Eine Studie, die einfache statistische Methoden zur Schätzung der Anzahl betroffener Hunde in Finnland verwendete, beginnend mit dem ersten Wurf nach Escada im Jahr 1977 (dem O’Soul K-Wurf) und endend mit allen Würfen, die bis 1997 registriert wurden, einschließlich aller dazwischenliegenden Würfe (in Finnland), unterstützte die Hypothese einer rezessiven Vererbung (Ref. 2).

Die Wahrscheinlichkeit, das defekte Gen zu erben
Ein Hund, der das rezessive defekte Gen geerbt hat, wird als Träger bezeichnet. Ein Träger kann nicht krank werden, es sei denn, beide Elterntiere tragen das defekte Gen. Wenn ein Träger mit einem Nicht-Träger gepaart wird, beträgt die Wahrscheinlichkeit für einen Welpen, das defekte Gen zu erben, 50% (1/2). Da wir in den meisten Fällen nicht wissen, wer die tatsächlichen Träger sind, können wir nur über statistische Wahrscheinlichkeiten für das Erben des defekten Gens sprechen. Dies bedeutet, dass in der nächsten Generation (der 2. Generation nach einem bekannten Träger) die statistische Wahrscheinlichkeit, ein Träger zu sein, 1/4 beträgt, in der 3. Generation 1/8, in der 4. Generation 1/16, in der 5. Generation 1/32, in der 6. Generation 1/64, in der 7. Generation 1/128 und so weiter. All dies setzt voraus, dass das andere Elterntier außerhalb der ARDS-Linien liegt. Daher beträgt die Wahrscheinlichkeit, ein Träger zu sein, ab der 7. Generation weniger als 1%.
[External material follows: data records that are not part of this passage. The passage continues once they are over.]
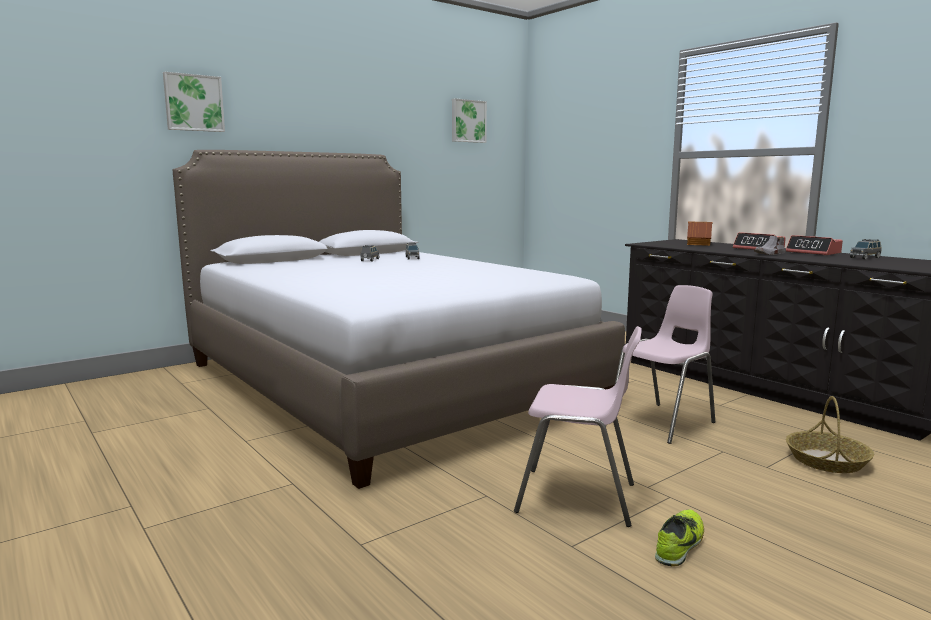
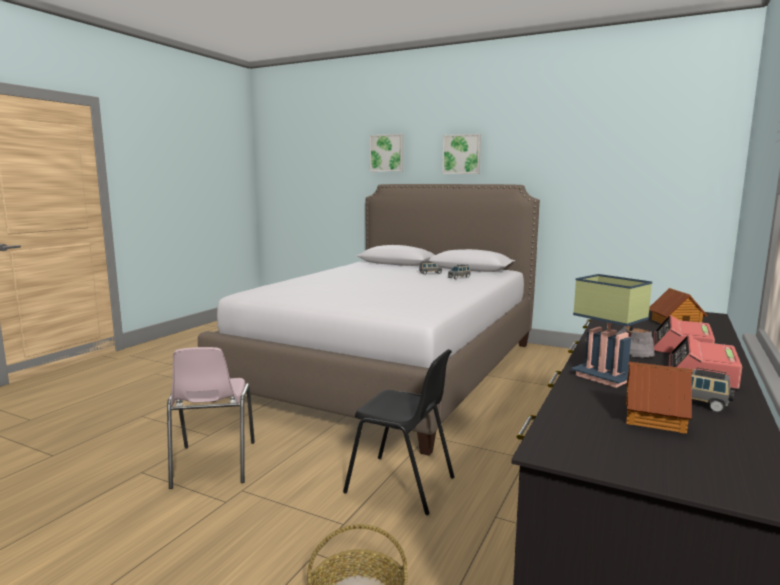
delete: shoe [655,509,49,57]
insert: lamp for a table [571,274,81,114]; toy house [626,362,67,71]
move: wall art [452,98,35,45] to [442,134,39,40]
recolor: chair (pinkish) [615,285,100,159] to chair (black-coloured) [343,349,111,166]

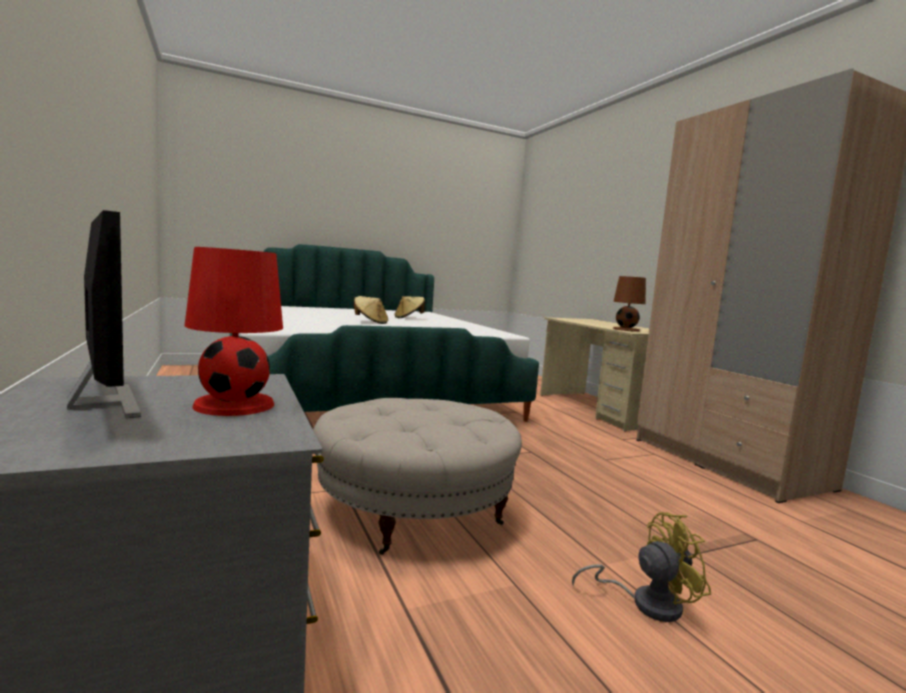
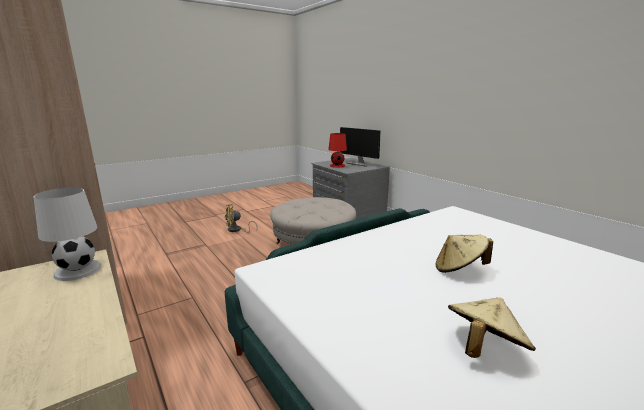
recolor: lamp for a table (brown-coloured) [613,276,33,56] to lamp for a table (white) [34,187,67,94]

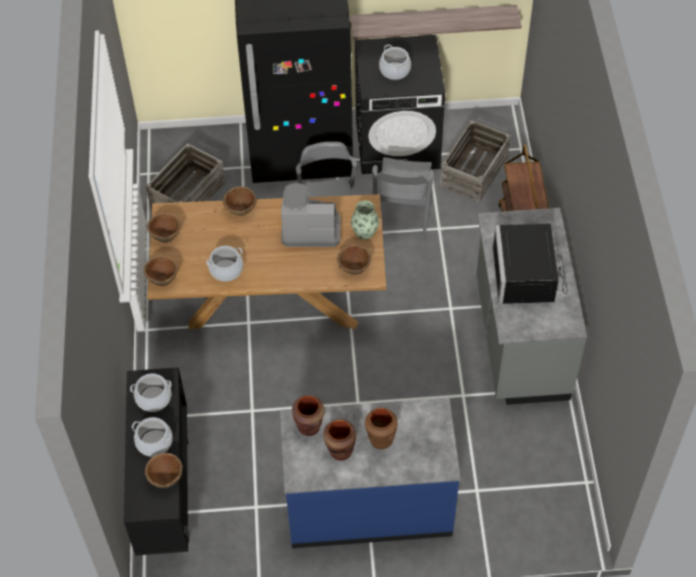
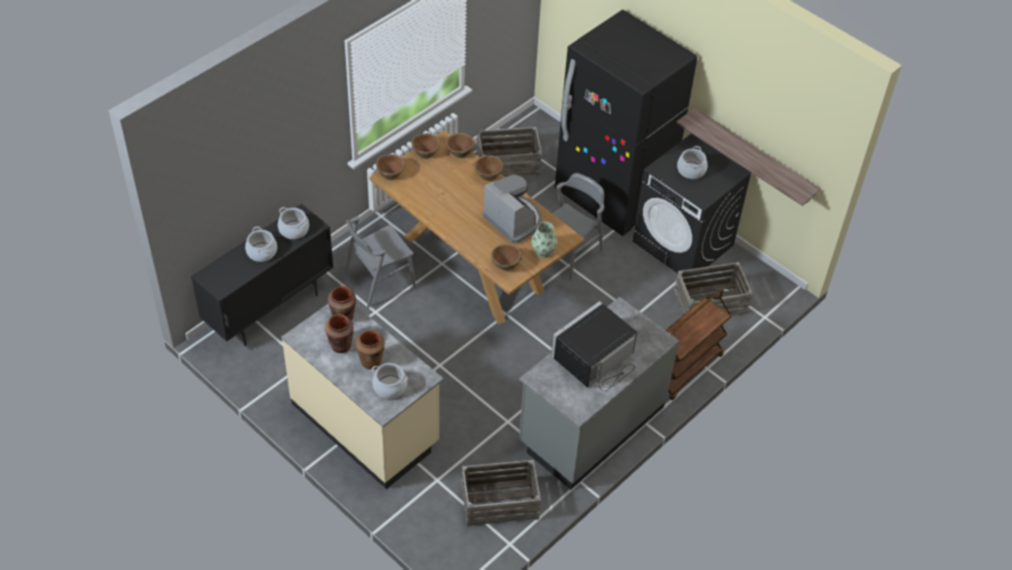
insert: shipping crate [461,460,80,67]
move: chair (greyish) [372,157,62,84] to [344,216,72,93]; saucepot [206,246,37,36] to [371,363,37,36]; bowl (brown-coloured) [144,453,39,35] to [446,133,29,25]
recolor: kitchen base unit (blue) [280,398,181,150] to kitchen base unit (beige-coloured) [281,304,163,185]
Ein rezessives Gen in der Population wird durch ständige „Verdünnung“ (Paarung jeder neuen Generation mit Nicht-Trägern) bald kein Gesundheitsproblem mehr darstellen, solange keine neuen Träger produziert werden. Tatsächlich sind Punktmutationen ziemlich häufig, und eine nationale Population kann viele defekte rezessive Gene enthalten, die nicht bekannt sind und nur durch umfangreiche Inzucht auftreten. Dies ist der Grund, warum kleine Populationen genetische Probleme verursachen können, und warum es wichtig ist, die genetische Variation nicht mehr als unbedingt notwendig zu reduzieren.

Die Wahrscheinlichkeit, die Krankheit auszulösen
Die rezessive Vererbung bedeutet, dass die Krankheit nur dann verursacht wird, wenn beide Eltern die Veranlagung für den Defekt tragen. Im Durchschnitt werden 25% der Welpen (1/4) nach zwei Trägern erkranken, 25% werden frei von dem Gen sein, während 50% das Gen erben werden, ohne krank zu werden. Es ist wichtig zu beachten, dass dies der statistische Durchschnitt großer Zahlen ist. In einem kleinen Wurf ist es daher sehr wahrscheinlich, dass keine Defekte gefunden werden. Die Berechnung der statistischen Wahrscheinlichkeiten für das Auslösen der Krankheit bei der Paarung zweier Hunde mit ARDS-Hintergrund erfolgt durch Multiplikation der beiden Wahrscheinlichkeiten. Wenn ein Hund der 7. Generation mit einem Hund der 6. Generation gepaart wird, beträgt die Wahrscheinlichkeit, ARDS auszulösen, 1/128 multipliziert mit 1/64, was nahezu 0,01% entspricht. Für alle praktischen Zwecke liegt dies außerhalb der Gefahrenzone.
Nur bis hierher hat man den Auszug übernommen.